Seizing the offensive in its battle with banks, the National Credit Union Administration has made it easier for people to join credit unions.
The agency's rules, adopted unanimously Thursday, allow an occupation- based credit union to serve an entire profession, rather than just employees at a single company.
In addition, credit unions with members at several local companies will be able to retain those members by converting to community-based institutions.
The rules came in a response to a July 30 federal appeals court ruling that said all members of a federal credit union must share a single, common bond. Enforcing that decision, a federal judge last month barred 3,586 occupation-based credit unions from adding new customers who don't share a common bond with core members.
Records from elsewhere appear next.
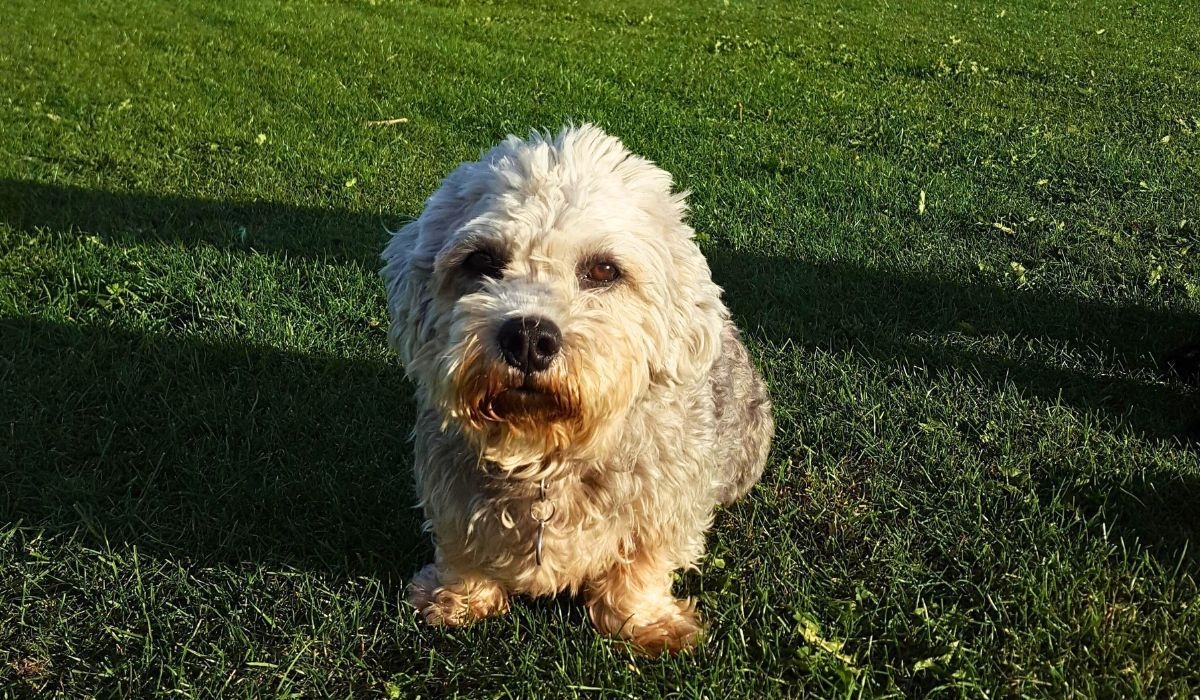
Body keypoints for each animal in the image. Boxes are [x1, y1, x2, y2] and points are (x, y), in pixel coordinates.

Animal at [379, 123, 772, 653]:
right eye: (481, 260)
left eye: (604, 270)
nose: (528, 338)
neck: (544, 455)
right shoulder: (449, 491)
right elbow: (459, 547)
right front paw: (456, 598)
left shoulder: (664, 507)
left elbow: (641, 566)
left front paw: (644, 621)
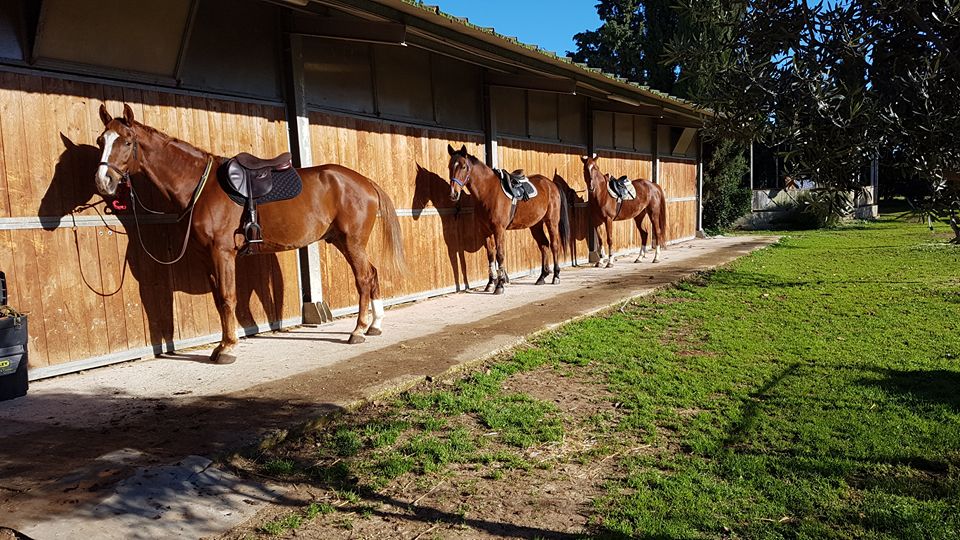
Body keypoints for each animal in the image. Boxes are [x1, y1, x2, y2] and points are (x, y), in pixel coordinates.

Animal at [94, 104, 404, 364]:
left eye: (127, 141)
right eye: (101, 141)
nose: (103, 181)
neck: (201, 186)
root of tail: (364, 182)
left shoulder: (222, 253)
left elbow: (228, 298)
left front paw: (228, 348)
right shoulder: (207, 258)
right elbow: (219, 300)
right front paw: (222, 345)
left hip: (352, 241)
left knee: (363, 278)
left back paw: (358, 331)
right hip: (343, 241)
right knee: (372, 274)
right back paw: (375, 325)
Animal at [447, 144, 570, 294]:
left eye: (464, 166)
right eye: (449, 166)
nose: (454, 194)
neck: (488, 191)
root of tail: (552, 184)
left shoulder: (499, 229)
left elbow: (500, 255)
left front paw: (500, 285)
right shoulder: (485, 231)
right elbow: (490, 255)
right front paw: (490, 284)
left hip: (551, 222)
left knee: (554, 245)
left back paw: (556, 276)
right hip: (536, 225)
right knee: (544, 245)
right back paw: (542, 276)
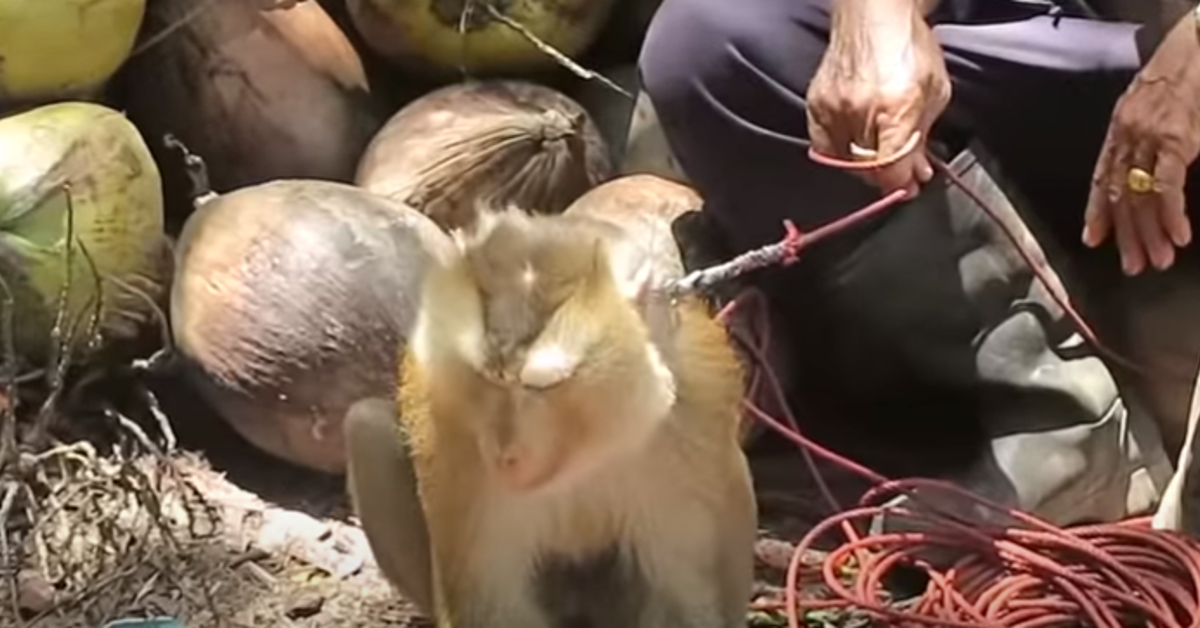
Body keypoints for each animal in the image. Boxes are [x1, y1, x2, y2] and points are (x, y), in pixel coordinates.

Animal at [345, 208, 757, 628]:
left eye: (540, 386)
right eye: (490, 378)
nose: (504, 453)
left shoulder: (686, 439)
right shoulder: (455, 445)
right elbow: (492, 609)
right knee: (365, 426)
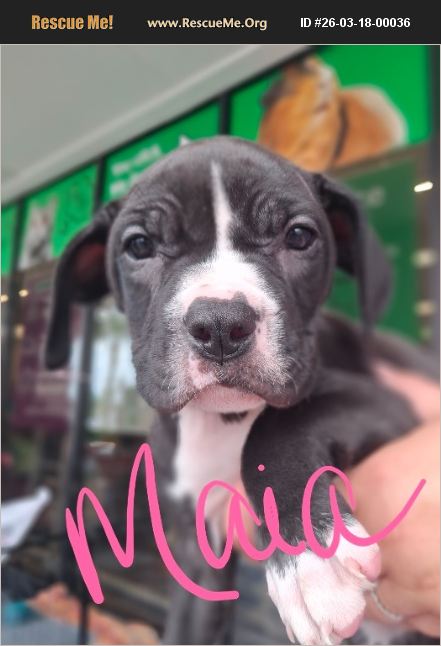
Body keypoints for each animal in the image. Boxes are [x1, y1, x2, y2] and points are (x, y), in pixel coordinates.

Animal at [45, 136, 436, 645]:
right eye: (139, 245)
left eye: (299, 236)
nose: (219, 325)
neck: (224, 422)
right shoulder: (199, 555)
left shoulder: (389, 403)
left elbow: (277, 429)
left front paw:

"The board fully recognizes that this is not fixed, but this will substantially and significantly alleviate some of the pain caused by the ... decision," said NCUA Chairman Norman E. D'Amours.
Banking industry representatives were quick to criticize the rule as an end-run around the July decision in the AT&T Family Federal Credit Union case.
"This is a totally inappropriate role for a regulator," said Kenneth A. Guenther, executive vice president of the Independent Bankers Association of America. "Their role is to uphold the law, and not be a cheerleader for the industry. The NCUA is trying to finagle its way around the very clear court decision."
NCUA officials claimed they are on solid legal ground. General Counsel Robert M. Fenner said according to the appeals court decision, the NCUA could adopt a more expansive definition of an occupation-based credit union.
"This rule is perfectly within the law as it is currently construed by the court of appeals decision, and totally defensible," he said.
Credit union executives said the changes will allow them to recover some of the member groups barred by the decision of the appellate court for the District of Columbia Circuit.
"NCUA has taken strong action to work within the federal credit union act to help credit unions serve American consumers," said Roger Ballard, president of Network Federal Credit Union in Las Vegas.
"It's not the ultimate solution, but it does provide some hope for some credit unions," added Patrick Keefe, spokesman for the National Association of Federal Credit Unions.
Bankers are expected to sue the agency over the rule changes, but industry representatives refused to commit on Thursday.
"This is something we need to talk to our legal people about," said James M. Culberson, president of First National Bank and Trust Co., Asheboro, N.C., which filed the AT&T Family challenge. "It sounds to me like they are still trying to do the common bond like they were before."
The rule changes allow a credit union to serve employees at different corporations that produce similar products or offer similar services. The only restriction: the groups must be located roughly within 25 miles of the credit union in urban areas, and within 100 miles in rural areas.
For example, all local medical professionals within a credit union's operational area - rather than the employees of a particular hospital - would be able to join the institution.
The agency also expanded the community credit union charter to allow institutions to serve occupational, associational, and community groups within well-defined areas that have populations of less than a million. If the population of the area to be served is larger, the credit union would have to submit more detailed information to NCUA.
The new rules are effective immediately, but comments may be filed with the NCUA through Feb. 1.
Jaret Seiberg contributed to this story.